# Good Small Subwoofer Reccomendation



## mlyon (Oct 7, 2006)

I found a good subwoofer that I ended up buying, Here are some reasons why I liked it:

* Very small, it take up around 1 cubic foot, which is good cause our trunks are pretty small.
* It has a remote control (wired) where you can adjust the amount of power going to the sub with a few other controls on it, which is nice because some music I need it, others like Hip Hop I need to turn to way down...
* Good power and sound, not gonna blow the doors off, but I am not 16 years old anymore and only care about good sound...not impressing chicks in the Jetta next to me...(My wife appreciates that statement)
* It contains an amp inside of it, so you can easily remove this thing which is nice, if you have company to pick up, etc.
* It has a lot of good controls and adjustments on the sub itself
* Its affordable

All in all I am pretty happy about my purchase

http://www.circuitcity.com/ssm/MTX-...58320/catOid/-15481/rpem/ccd/productDetail.do


----------



## goatboy_2004GTO (Sep 7, 2006)

Looks like a good buy...it has a built in amp, correct?


----------



## mlyon (Oct 7, 2006)

Yeah it has a built in amp, which was a nice selling feature because it has a clean look.


----------



## LYNMUP (Nov 26, 2005)

Where did you mount it? Was it simply a plug and play operation? Pics tell a thousand words!

Thanks for posting.


----------



## flyer469 (May 19, 2006)

I have a Bazooka tube 8" with the build in amp,,,100 watts I think,,had it in the Grand Prix and it did a GREAT job for what it was...Thinking of putting it on the trunk of the GTO??


----------



## alptbird (Feb 20, 2006)

the mtx enclosure is like the infinity Bass link but sounds deeper and has a bit more power. The mtx like the infintiy is very easy to install it has an amp box and sub all in one(duh) you run power to it and signal and you have bass. Were as it will be a bit more than the stock sub it will not be very strong in our gto's. this sub is ment for common air space like a hatch back car or an suv. it will sound much better in those situations and be pretty week in the trunk of a car specially with a big gas tank separating the trunk from the interior. just so you know this is my opinion I do this for living.


----------



## mlyon (Oct 7, 2006)

I think it sounds just fine in the GTO and I have it powered only half way, all it really does for me is balance out the bass in the rest of the car, It makes the car sound more like a Bose system.

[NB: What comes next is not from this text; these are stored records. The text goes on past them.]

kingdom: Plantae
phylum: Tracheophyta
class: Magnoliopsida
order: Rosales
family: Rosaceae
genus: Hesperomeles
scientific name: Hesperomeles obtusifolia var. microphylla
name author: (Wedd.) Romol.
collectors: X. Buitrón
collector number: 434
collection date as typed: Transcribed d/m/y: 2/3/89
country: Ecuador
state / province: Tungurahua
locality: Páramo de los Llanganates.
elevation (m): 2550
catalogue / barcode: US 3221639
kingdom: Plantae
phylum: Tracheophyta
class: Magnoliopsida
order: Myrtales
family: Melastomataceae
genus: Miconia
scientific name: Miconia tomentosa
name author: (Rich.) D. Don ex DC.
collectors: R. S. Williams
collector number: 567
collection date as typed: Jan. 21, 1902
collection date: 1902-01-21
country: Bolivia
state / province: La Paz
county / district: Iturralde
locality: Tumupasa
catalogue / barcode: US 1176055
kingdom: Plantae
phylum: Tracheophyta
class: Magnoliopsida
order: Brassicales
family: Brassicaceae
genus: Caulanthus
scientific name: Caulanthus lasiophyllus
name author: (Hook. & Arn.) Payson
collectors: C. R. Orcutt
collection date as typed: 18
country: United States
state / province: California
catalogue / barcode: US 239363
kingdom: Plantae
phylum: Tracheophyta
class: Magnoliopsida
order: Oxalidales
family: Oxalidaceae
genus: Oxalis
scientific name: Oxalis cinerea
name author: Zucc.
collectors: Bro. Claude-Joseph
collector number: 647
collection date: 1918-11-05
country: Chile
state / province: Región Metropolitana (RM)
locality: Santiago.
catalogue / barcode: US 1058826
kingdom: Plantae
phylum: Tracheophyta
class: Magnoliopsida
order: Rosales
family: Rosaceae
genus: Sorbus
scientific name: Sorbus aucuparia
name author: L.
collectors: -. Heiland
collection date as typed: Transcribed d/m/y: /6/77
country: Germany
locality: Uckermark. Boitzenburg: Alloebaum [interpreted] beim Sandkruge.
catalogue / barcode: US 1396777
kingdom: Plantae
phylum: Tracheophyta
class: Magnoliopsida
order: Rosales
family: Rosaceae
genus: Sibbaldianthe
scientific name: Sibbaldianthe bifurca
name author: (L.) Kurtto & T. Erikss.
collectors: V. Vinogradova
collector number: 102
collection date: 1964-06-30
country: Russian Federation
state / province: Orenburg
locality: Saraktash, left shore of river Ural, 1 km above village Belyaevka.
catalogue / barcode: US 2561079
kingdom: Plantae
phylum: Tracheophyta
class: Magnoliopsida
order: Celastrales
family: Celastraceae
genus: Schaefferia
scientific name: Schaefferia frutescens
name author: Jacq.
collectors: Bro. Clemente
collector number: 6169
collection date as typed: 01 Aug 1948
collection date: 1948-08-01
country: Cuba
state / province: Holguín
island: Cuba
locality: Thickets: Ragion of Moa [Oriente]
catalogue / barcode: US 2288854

It came down to the fact that I still need a trunk in my GTO for work stuff and the really high powered subs...IE 400 watts plus just took up wayyyy too much room. I sat with a custom guy going over options and it still took up over 40 percent of the trunk, a compromise I wasn't willing to make.

I will be swapping out the other speakers in the near future for a more rich sound, I just wasn't looking for "Look at me I have a Big Subwoofer you can steal" sound.


----------



## alptbird (Feb 20, 2006)

well to be honest with you If you are happy with the sound of the sub system that is what is truely important. I hope I Didn't over step my boundry by giving you my opinion. But i can say if every one has a different idea of a sound system and what sounds good. My only left over recomendation on the rest of your car speakers as you get to them take time to listen to the speakers and pay attention to the mid bass the speakers produce. My reasoning is after all th systems i have installed for customers the mid bass range lacking. most people have great mid range(voice) and good upper end and even good Sub bass. But the mid bass get empty real quick. Enjoy the sub Mtx is one the best quality per dollar pieces out there!


----------



## mlyon (Oct 7, 2006)

No offense taken man...I am gonna eventually swap out all the speakers but am in no big rush


----------